- Born: 1943 Toronto, Ontario, Canada
- Died: 2023
- Known for: Sculptor, Installation artist

= David Rabinowitch =

Canadian visual artist (born 1943)

David Rabinowitch (born March 6, 1943) is a Canadian visual artist who exhibits internationally and is best known for his non-representational steel constructions that develop the traditions of modernist sculpture. New York Magazine said in 2008 that his work is related to Minimalism, but it comes from a different angle than most American examples such as that of Carl Andre or Richard Serra.

== Career ==
Rabinowitch was born in Toronto, Ontario, and is the twin brother of sculptor Royden Rabinowitch. He studied at the University of Western Ontario and the Ontario College of Art, Toronto. Starting in 1951, he read Spinoza's Ethics; in 1959 he started on Kant's Critique of Pure Reason; and in 1961, on David Hume's Treatise of Human Nature: he considers his reading of these books and other philosophical and literary texts as integral to his practise. The first sculptures he preserved were his Box Trough Assemblages and the Fluid Sheet Constructions, made in 1963 and 1964. His first solo show was at the 20/20 Gallery in London, Ontario in 1968. From 1969 to 1984, the Carmen Lamanna Gallery in Toronto was his dealer. Rabinowitch moved to New York in 1972. Since then, he has had major exhibitions in the U.S., Canada, and Europe.

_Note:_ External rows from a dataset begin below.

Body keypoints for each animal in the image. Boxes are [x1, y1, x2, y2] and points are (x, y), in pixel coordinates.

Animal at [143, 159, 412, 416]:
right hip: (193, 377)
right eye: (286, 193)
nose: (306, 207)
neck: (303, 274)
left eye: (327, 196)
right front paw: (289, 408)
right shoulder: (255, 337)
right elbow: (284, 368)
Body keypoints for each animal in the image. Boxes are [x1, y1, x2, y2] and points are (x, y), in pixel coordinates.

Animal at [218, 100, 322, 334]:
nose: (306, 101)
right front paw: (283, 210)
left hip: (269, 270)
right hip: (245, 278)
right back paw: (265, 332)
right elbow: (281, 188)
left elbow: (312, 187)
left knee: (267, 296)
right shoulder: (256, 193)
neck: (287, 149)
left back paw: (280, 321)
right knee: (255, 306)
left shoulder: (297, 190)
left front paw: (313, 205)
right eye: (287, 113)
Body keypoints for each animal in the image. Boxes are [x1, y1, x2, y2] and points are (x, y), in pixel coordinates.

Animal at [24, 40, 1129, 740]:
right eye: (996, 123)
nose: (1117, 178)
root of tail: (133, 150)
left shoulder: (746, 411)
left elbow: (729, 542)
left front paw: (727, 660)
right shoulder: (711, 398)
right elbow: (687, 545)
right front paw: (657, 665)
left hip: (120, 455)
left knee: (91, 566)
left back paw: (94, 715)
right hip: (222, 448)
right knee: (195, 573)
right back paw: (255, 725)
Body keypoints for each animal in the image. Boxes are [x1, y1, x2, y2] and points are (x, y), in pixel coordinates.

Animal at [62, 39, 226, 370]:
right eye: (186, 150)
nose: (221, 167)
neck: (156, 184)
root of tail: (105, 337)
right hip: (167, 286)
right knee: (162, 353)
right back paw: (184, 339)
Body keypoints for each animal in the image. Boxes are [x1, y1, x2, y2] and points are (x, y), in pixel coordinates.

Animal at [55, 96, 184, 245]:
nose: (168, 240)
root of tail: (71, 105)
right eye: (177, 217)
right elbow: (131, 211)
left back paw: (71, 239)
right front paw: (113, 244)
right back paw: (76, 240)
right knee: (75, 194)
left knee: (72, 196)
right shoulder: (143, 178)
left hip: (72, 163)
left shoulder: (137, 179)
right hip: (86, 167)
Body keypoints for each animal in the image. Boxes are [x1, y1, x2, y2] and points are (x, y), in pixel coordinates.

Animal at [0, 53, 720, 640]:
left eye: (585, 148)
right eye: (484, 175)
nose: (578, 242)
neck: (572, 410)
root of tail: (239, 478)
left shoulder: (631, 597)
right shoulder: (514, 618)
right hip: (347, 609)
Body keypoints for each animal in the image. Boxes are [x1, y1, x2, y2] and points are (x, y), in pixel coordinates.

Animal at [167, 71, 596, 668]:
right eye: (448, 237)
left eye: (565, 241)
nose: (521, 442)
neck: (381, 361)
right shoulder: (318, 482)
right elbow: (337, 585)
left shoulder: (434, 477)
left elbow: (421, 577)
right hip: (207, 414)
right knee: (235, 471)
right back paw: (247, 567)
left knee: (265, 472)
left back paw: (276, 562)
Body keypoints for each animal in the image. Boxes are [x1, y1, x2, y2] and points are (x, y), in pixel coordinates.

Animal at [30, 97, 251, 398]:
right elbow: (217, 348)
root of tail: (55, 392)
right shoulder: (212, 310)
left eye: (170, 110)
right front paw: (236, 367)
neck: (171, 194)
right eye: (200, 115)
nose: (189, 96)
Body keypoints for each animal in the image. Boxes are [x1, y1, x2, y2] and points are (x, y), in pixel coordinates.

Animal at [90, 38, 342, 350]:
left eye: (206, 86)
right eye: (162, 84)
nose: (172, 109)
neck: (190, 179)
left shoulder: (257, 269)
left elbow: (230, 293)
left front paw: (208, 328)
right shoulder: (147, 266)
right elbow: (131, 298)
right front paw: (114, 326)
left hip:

An interest on his part in Romanesque art led to over twenty years of trips to France to study its monuments. He devoted several series of his own series to his thoughts about it as well. In 1998, he designed nine stained glass windows for the cathedral of Digne-les-Bains.

In 2003, he had a major retrospective at the Musée d'art contemporain de Montréal, his first major solo exhibition in Canada. He is represented by the Peter Blum Gallery in New York. In late 2010 to early 2011, the Peter Blum Gallery exhibited Birth of Romanticism: New Works on Paper. A reviewer wrote of it: "The wildness of Birth of Romanticism comes as a shock. While Rabinowitch's art has often rippled with sublimated emotion and maculate tactility, these drawings suggest that its internal tensions have precipitated an irreparable rupture with its own past, eradicating its Platonic surface to expose a jarring, multi-leveled parallel world."

In 2019, he exhibited Périgord Construction of Vision Drawings, a series at the Peter Blum Gallery, which derived from his visits to the Périgord region in southern France and visits to Romanesque churches.

He is represented in such collections as the following: the Museum of Modern Art, New York; the Art Institute of Chicago; the National Gallery of Canada, Ottawa; the Art Gallery of Ontario, Toronto; and the Chinati Foundation. He was awarded many Canada Council Grants, including a Senior Grant, a Guggenheim Senior Fellowship (1975), the Canada Council's Victor Martyn Lynch-Staunton Award (1976) and made a member of the Royal Canadian Academy of Arts. He also taught at Yale University (1974-1975) and at Düsseldorf (1984).